Neurogene TDS wordt gekenmerkt door spieratrofie en zenuwbetrokkenheid. Dit veroorzaakt pijn en paresthesie. Een van de eerste symptomen is cervicobrachiale neuralgie (uitstralende pijn). Terwijl veneuze TDS trombose in de bovenste ledematen veroorzaakt. Het wordt gekenmerkt door gevoelloosheid, stijfheid, bleekheid, oedeem van de bovenste extremiteit en moeite met het bewegen van de vingers.
De oorzaak is gevarieerd, een van de triggers kan een auto-ongeluk zijn, dat subluxatie van het sleutelbeen (distaal gebied) kan veroorzaken in relatie tot het acromiale proces van het schouderblad.

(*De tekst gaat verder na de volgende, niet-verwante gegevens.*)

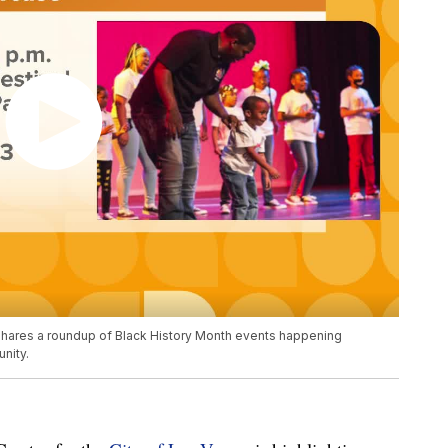
, shares a roundup of Black History Month events happening
nity.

Het is ook mogelijk dat het wordt veroorzaakt door een overmatig gewicht op de schouder, wat een sterke druk kan uitoefenen op het caudale gebied van het sleutelbeen. Een voorbeeld hiervan zijn vrouwen die zeer zware portemonnees of tassen over hun schouders dragen..
Een andere mogelijke oorzaak is verdikking van de betreffende spier of nabijgelegen ligamenten..
Prakash et al.In 2006 vond een spieranatomische variatie in een mannelijk lijk, waarbij de rechter subclavia-spier overtollig was.
De afwijkende spier bevond zich in het infraclaviculaire gebied. Dit ontstond aan de bovenrand van de eerste rib, naast het ribkraakbeen, en ingebracht tussen de suprascapulaire incisure in het mediale deel van het kapsel van het acromioclaviculaire gewricht. Het werd geïnnerveerd door de nervus subclavia. De auteurs concludeerden dat het een subclavia-spier was posticus.
Deze anatomische variatie kan de bewegingen van de schoudergordel van de patiënt beïnvloeden, voornamelijk bij scapulaire rotatie..
Hoewel deze gevallen niet vaak voorkomen, moeten ze worden overwogen bij patiënten die symptomen vertonen die niet verdwijnen met de gebruikelijke therapieën en die compressie suggereren..
Ook de aanwezigheid van een subclavia-spierposticus kan compressie van de subclavia-slagader veroorzaken, waardoor een beeld ontstaat van het thoracale uitlaatsyndroom, gekenmerkt door pijn in de schouder, arm en nek.
Er wordt ook aangenomen dat het verband houdt met het lijden aan het Paget-Von Schrötter-syndroom, een veneuze trombose die de bovenste ledematen aantast, voornamelijk in de subclavia en okseladers..
Niemand heeft nog op dit artikel gereageerd.